In tutti questi casi, e in molti, molti altri, meno estremi e quindi meno evidenti, il problema vero
– quello che ci troviamo di fronte nel qui ed ora – non ha più i contorni della situazione
originale, ma della nuova situazione che si è venuta a creare a seguito delle grandi energie profuse
in direzioni sbagliate; una nuova situazione assai più complessa, intricata, problematica.

Come recita un noto proverbio: “La strada dell’inferno è lastricata di buone intenzioni!

In altri termini, non solo certe presunte soluzioni si rivelano, alla luce dei fatti, assolutamente
inefficaci, ma addirittura possono aggravare il problema. L’equazione è quindi così impostabile:
situazioni + soluzione errata = problema.

Gran parte dei problemi che affliggono l’individuo e la società appartengono a questa categoria:
sono problemi creati da noi stessi, dalla nostra rigidità, dal voler dare risposte ideologiche e non
scientifiche alle situazioni. Un approccio realmente scientifico, una volta constatata l’inefficacia
di una certa soluzione, passerebbe immediatamente a provarne un’altra, e poi un’altra ancora,
riflettendo ogni volta sull’insuccesso fino ad individuare la strada giusta. Al contrario, la
società tende troppo spesso a pre-orientare l’intervento nelle direzioni compatibili con i propri
tabù, dogmi, ideologie, e così pure agisce l’individuo. Si pretende di risolvere il problema ponendo
però rigide condizioni preliminari: sì al controllo delle nascite, purché senza l’uso di
anticoncezionali; sì alla riduzione del fenomeno tossico-dipendenza purché non si ammetta la liceità
dei comportamenti e sostanze in oggetto e purché non si tocchino certi tratti dell’assetto
socioculturale, e via dicendo. Ogni “purché” che noi poniamo limita, come è ovvio, la capacità di
intervento, spesso eliminandola del tutto. Questo distogliere l’attenzione e le energie dal centro
reale del problema, focalizzandole su aspetti periferici, sintomatici, non determina solo
inefficacia ma in molti casi aggrava il problema, crea anzi un vero PROBLEMA, laddove in precedenza
esisteva una situazione da affrontare. Questo approccio “perverso” e tutt’altro che creativo,
dipende non soltanto dal porre vincoli rigidi a priori, ma spesso anche dall’ottusità, dalla cecità,
nel senso che di fronte all’evidente insuccesso non si prende neppure in considerazione
l’eventualità che possano esistere altre risposte, altre soluzioni oltre a quelle tentate, ma anzi
si insiste a perseverare in quell’unica direzione con intensità maggiore, come se fosse solo una
questione di quantità, un po’ come l’asino del proverbio che voleva entrare nella stalla dalla parte
sbagliata e, invece di spostarsi di lato e cercare più in là la porta, insisteva a sbattere la testa
nel muro ancora più forte.

--- Dati forniti ---
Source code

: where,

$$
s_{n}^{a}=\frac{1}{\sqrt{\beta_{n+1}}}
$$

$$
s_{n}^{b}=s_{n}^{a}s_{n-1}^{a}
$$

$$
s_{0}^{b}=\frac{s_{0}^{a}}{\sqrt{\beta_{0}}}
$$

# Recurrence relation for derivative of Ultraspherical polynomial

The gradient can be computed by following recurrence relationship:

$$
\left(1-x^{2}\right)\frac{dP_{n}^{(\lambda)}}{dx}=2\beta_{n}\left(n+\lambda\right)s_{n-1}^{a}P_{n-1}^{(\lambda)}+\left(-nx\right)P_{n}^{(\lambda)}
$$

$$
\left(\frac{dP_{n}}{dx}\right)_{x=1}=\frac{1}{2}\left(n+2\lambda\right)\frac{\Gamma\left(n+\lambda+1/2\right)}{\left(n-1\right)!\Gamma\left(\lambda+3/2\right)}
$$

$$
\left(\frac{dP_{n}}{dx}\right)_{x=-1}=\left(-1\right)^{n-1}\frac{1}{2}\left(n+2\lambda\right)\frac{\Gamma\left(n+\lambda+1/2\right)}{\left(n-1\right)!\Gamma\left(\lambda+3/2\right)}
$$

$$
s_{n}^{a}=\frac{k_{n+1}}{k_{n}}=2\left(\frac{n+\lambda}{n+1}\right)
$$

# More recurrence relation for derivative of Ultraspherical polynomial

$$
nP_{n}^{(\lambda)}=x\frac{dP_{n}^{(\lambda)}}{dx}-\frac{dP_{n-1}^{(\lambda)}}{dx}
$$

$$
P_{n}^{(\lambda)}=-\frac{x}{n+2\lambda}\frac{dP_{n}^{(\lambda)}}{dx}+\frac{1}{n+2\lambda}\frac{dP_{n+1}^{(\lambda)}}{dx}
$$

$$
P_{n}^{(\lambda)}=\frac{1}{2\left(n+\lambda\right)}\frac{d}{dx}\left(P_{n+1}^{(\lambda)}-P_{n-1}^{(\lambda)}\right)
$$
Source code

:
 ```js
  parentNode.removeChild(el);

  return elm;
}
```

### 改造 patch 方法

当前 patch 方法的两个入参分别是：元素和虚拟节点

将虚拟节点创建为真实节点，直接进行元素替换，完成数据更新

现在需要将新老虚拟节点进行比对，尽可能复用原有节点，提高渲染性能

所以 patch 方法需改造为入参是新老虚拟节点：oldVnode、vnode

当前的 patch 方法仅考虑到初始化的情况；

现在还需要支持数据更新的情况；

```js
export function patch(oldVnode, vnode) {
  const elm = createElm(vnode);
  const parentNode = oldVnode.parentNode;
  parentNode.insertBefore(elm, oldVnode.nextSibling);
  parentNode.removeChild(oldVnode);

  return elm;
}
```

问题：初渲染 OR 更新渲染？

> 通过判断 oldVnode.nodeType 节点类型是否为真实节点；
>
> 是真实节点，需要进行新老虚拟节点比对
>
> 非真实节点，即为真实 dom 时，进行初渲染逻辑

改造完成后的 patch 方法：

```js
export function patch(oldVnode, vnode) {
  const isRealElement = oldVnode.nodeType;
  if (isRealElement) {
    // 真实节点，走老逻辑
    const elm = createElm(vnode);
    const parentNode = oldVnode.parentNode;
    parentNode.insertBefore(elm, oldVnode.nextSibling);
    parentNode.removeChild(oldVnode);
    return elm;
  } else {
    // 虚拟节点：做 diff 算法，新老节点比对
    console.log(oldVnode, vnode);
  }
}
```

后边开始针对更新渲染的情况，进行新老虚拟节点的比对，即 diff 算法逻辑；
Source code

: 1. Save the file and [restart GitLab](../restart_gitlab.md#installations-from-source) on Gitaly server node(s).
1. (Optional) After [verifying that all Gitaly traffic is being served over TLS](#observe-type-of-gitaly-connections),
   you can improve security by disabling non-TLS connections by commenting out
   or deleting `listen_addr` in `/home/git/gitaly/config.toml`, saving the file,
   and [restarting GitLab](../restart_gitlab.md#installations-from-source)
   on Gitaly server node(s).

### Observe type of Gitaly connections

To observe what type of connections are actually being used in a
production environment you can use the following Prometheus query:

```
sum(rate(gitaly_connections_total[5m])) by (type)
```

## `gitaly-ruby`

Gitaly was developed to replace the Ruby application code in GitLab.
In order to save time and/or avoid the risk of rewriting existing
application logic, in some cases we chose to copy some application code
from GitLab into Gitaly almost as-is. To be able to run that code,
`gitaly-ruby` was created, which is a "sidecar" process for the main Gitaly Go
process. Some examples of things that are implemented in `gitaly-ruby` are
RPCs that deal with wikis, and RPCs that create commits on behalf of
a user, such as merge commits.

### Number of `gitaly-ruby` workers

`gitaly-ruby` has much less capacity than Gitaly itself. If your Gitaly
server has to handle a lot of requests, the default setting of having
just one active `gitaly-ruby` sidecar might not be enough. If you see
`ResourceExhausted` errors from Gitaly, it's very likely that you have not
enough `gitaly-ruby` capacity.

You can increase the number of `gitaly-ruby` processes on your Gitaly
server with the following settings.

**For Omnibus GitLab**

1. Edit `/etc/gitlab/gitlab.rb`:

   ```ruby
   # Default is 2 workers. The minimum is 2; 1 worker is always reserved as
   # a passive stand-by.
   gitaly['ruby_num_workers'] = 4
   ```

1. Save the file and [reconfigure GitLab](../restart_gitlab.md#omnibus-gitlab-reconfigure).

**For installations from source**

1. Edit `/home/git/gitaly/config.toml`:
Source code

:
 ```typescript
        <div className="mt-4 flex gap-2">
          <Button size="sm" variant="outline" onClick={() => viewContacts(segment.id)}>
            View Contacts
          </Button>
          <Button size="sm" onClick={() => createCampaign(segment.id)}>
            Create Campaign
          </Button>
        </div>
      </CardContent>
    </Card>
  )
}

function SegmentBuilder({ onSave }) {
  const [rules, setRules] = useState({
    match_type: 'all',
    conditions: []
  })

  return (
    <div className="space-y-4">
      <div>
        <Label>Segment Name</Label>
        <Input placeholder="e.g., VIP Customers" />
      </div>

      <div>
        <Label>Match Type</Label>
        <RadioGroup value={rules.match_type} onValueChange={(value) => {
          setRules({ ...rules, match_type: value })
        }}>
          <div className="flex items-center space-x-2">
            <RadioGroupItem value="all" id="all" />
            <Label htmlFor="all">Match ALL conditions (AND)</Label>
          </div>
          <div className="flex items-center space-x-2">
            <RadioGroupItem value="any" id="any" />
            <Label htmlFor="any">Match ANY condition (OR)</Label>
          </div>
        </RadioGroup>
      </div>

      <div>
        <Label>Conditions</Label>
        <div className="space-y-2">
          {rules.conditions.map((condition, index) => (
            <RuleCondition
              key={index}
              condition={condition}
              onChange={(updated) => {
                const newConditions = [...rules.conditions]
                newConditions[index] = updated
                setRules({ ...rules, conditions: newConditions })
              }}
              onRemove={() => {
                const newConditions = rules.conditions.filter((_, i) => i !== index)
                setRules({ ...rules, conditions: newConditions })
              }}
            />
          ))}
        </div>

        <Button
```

--- Compiti da svolgere ---
**A)** Con quale equazione il brano sulle soluzioni errate riassume il modo in cui nasce un problema?
**B)** Ricopia parola per parola tutta la parte del brano sulle soluzioni errate che va da "In tutti questi" giù fino a "complessa, intricata, problematica.".
**C)** Prosegui il brano sulle soluzioni errate dal punto in cui si interrompe.

--- Risposte agli esercizi ---
**A)** situazioni + soluzione errata = problema.

**B)**
In tutti questi casi, e in molti, molti altri, meno estremi e quindi meno evidenti, il problema vero
– quello che ci troviamo di fronte nel qui ed ora – non ha più i contorni della situazione
originale, ma della nuova situazione che si è venuta a creare a seguito delle grandi energie profuse
in direzioni sbagliate; una nuova situazione assai più complessa, intricata, problematica.

**C)**
Si tratta, insomma, di un modo di porsi profondamente ascientifico, antiscientifico, oltre che del
tutto ideologico, nonostante che, specie a livello politico e sociale, si tenti assai spesso di
legittimarlo con l’opinione di autorevoli “scienziati”, certo più autorevoli che scienziati. E
ovviamente, finché non lo si abbandona, avremo assai poche carte da giocare in qualsivoglia partita,
essendo le migliori già ipotecate in partenza, escluse a priori.

Molti problemi – individuali, economici, sociali – appaiono di difficile o impossibile soluzione
semplicemente perché ormai sono incrostati dalle conseguenze dei prolungati tentativi sbagliati di
affrontarli. Se si vuole realmente e onestamente risolverli, bisogna in primo luogo riconoscerli per
quello che sono e liberarli (iniziando a liberare l’immagine che se ne ha) dalla pesante e
offuscante sovrastruttura di pregiudizi, vincoli ideologici, assunti aprioristici, soluzioni
intensamente perseveranti ma qualitativamente inadeguate. Ciò fatto, gran parte dei problemi si
rivelano assai meno complessi e di più semplice e chiara soluzione.

Una logica di intervento realistica ed efficace deve quindi proporsi di non introdurre nel sistema
ulteriori tentativi di soluzione prima di aver sgombrato adeguatamente il campo e di avere quindi
individuato le radici effettive del problema. Quando esse sono state individuate è allora possibile
progettare e realizzare un intervento che abbia qualche probabilità di riuscita. Non prima!